A chacun son indignation

Derrière les réactions contrastées à l’« affaire des dessins danois » (voir pp. 18-25) perce l’idée que la liberté a un corollaire : la responsabilité.

Publié le 14 février 2006 Lecture : 11 minutes.

Incompréhension Orient-Occident
– Les réactions enregistrées révèlent le fossé d’incompréhension qui existent entre l’Occident et le monde musulman. Combler ce fossé exige responsabilité et retenue. Personne ne remet en cause les droits individuels, mais cela implique le respect des limites.
La Déclaration universelle des droits de l’homme, la Charte des Nations unies et la Charte internationale des droits de l’homme sont des instruments qui consacrent l’étendue et les limites des droits et obligations des États et des personnes membres de la société humaine. Le droit à la liberté d’opinion et d’expression est consacré par le pacte international relatif aux droits civils et politiques, fondement essentiel d’une société démocratique, mais ce pacte dispose que l’exercice de ce droit comporte des devoirs spéciaux et des responsabilités spécifiques (art. 19, paragraphe 3). En l’occurrence, il proscrit la propagation par les médias d’images fausses et de stéréotypes négatifs sur des individus ou groupes d’individus vulnérables, ou que des techniques d’information et de télécommunication telles qu’Internet soient utilisées à des fins contraires au respect des droits de l’homme. La liberté d’expression devrait donc contribuer à lutter utilement contre le racisme, la discrimination raciale, la xénophobie, l’intolérance ainsi qu’à la prévention des violations des droits de l’homme.

■ La consigne
Modifiez le passage du texte étudié qui va de « Derrière les réactions » à « corollaire : la responsabilité. » en y remplaçant « corollaire » par « prolongement », puis donnez-le en entier. Appuyez-vous uniquement sur le texte étudié.

■ Données enregistrées
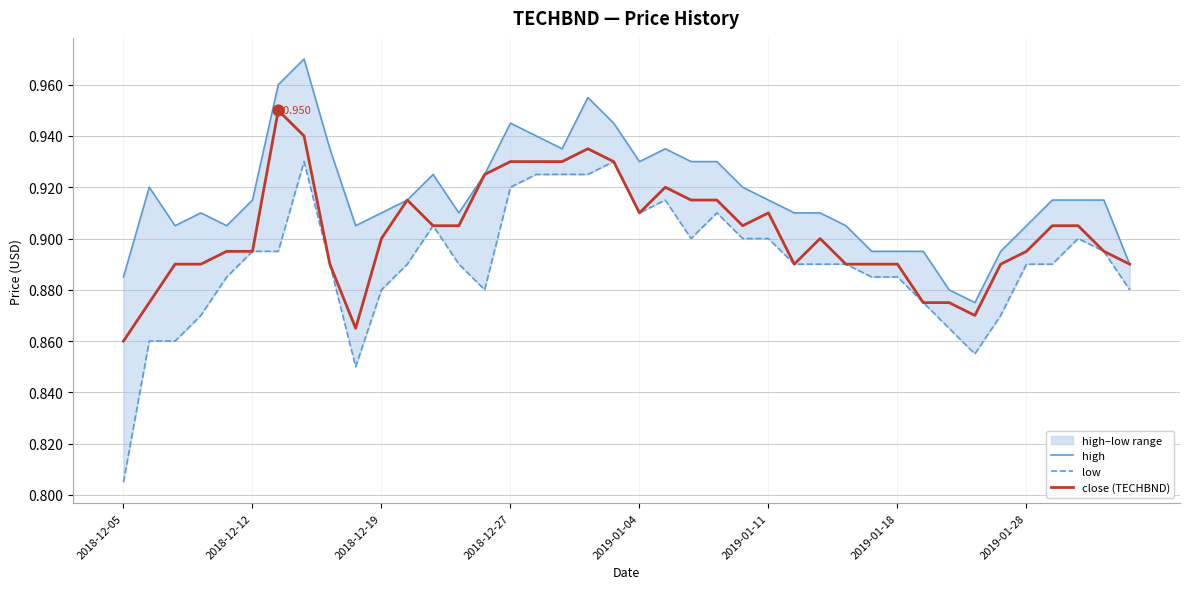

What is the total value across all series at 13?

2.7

■ Réponse obtenue
Derrière les réactions contrastées à l’« affaire des dessins danois » (voir pp. 18-25) perce l’idée que la liberté a un prolongement : la responsabilité.